Irgendwann kam eine aufgeregte Mitarbeiterin der Presseabteilung, entschuldigte sich und sagte, man habe Kompany den falschen Tag gesagt. Und nun? Extra aus Hamburg angereist, der Flieger ging am nächsten Tag wieder zurück – und der Interviewpartner war schon längst in den eigenen vier Wänden. Die Lösung: ein kurzes Telefonat.

Mehr zum Thema

Der Fußballer, der gar nichts für den Fauxpas konnte, entschuldigte sich vielmals und bat darum, ob er es abends in der Stadt mit einem Abendessen wiedergutmachen könne. Aus dem vom Verein genehmigten 20-Minuten-Interview wurde ein Dreistundentermin – in einem der besten Restaurants der Stadt. Als Journalist darf man sich nicht einladen lassen – aber in diesem einen Fall konnte man auch einmal eine Ausnahme machen. Schließlich bestand Kompany darauf, den Fehler (von der Presseabteilung) glatt zu bügeln. Er sprach über sein neues Leben in England, über den Fußball auf der Insel und den Bombenanschlag in Manchester 1996.

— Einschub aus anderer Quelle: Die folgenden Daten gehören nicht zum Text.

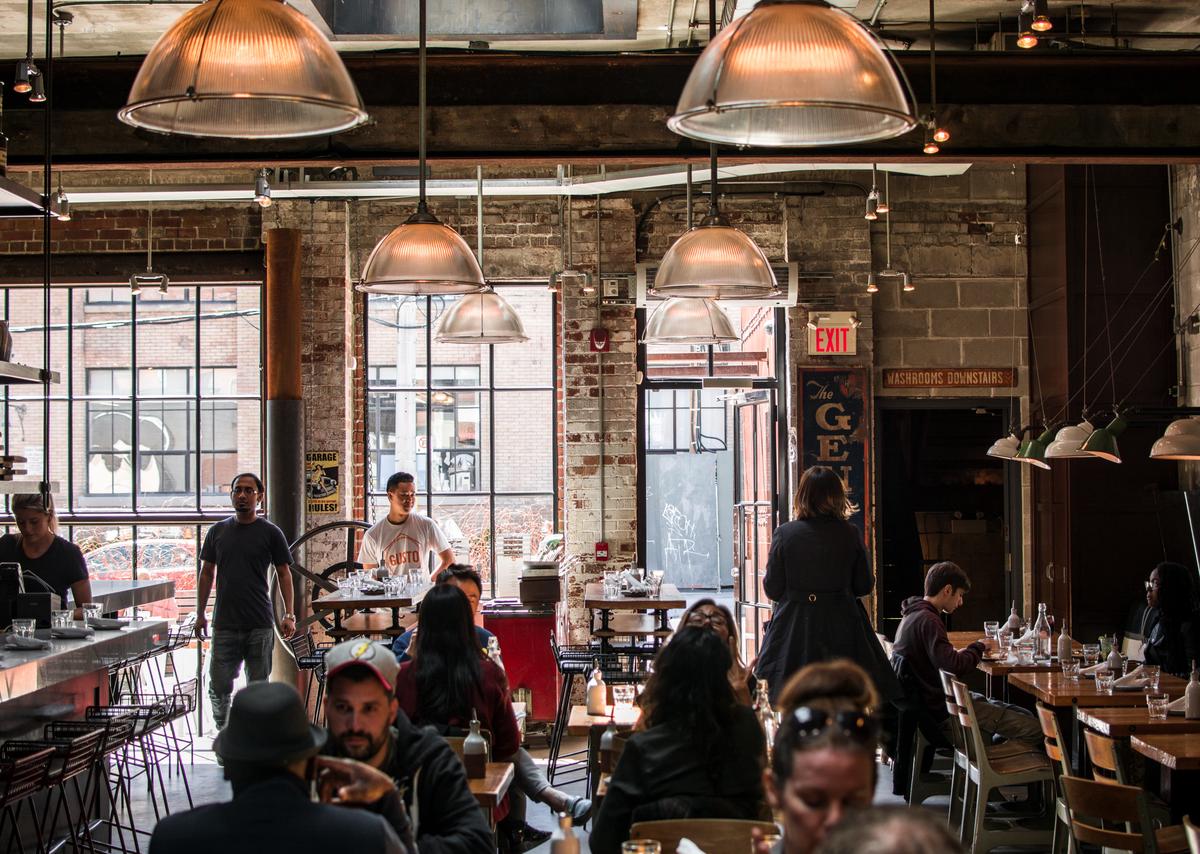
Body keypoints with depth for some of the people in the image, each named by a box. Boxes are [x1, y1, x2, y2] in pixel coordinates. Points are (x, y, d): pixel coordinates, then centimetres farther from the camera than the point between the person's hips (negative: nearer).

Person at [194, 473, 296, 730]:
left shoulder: (270, 533, 1)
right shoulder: (217, 531, 8)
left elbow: (284, 574, 2)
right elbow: (207, 573, 13)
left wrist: (289, 615, -6)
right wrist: (200, 614, 9)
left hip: (260, 624, -2)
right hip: (224, 623, 2)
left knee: (258, 685, 6)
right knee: (218, 685, 2)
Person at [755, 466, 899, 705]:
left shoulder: (784, 534, -7)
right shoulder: (850, 534, -4)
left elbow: (772, 589, -4)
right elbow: (864, 586, 3)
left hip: (794, 630, -1)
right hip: (842, 629, 1)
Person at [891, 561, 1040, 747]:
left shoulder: (912, 617, 13)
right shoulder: (927, 621, -19)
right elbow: (954, 668, -26)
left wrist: (959, 653, 7)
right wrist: (978, 647, -9)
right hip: (943, 711, -11)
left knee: (1025, 716, 12)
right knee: (1035, 730, -14)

Doch kann der außergewöhnliche Fußballer Kompany und der besondere Mensch Vincent auch Trainer?

Einer, der diese Frage mit einem überzeugenden „Yes, he can“ beantwortet, ist Pep Guardiola. Der spanische Erfolgstrainer ist so eine Art Trainerziehvater von Kompany. Der Belgier soll sich in den gemeinsamen Jahren in Manchester viel von Guardiola abgeschaut haben. Bayern-like steht auch er auf totalen Ballbesitz-Fußball, lässt das Spiel von hinten mit ganz viel Pep-Dominanz aufbauen, die Außenverteidiger rücken ein, im Mittelfeld wird verschoben, der Torwart soll mitspielen.

Eine wilde These: Ausgerechnet Notnagel Kompany wird den Bayern wieder Erfolg einhämmern. Und den einen oder anderen HSV-Anhänger wird das mit einem schmachtenden „Hach“ auf den Lippen sogar freuen. Natürlich nur heimlich. In diesem Sinne: Oiss Guade und vui Glück, Vincent Kompany.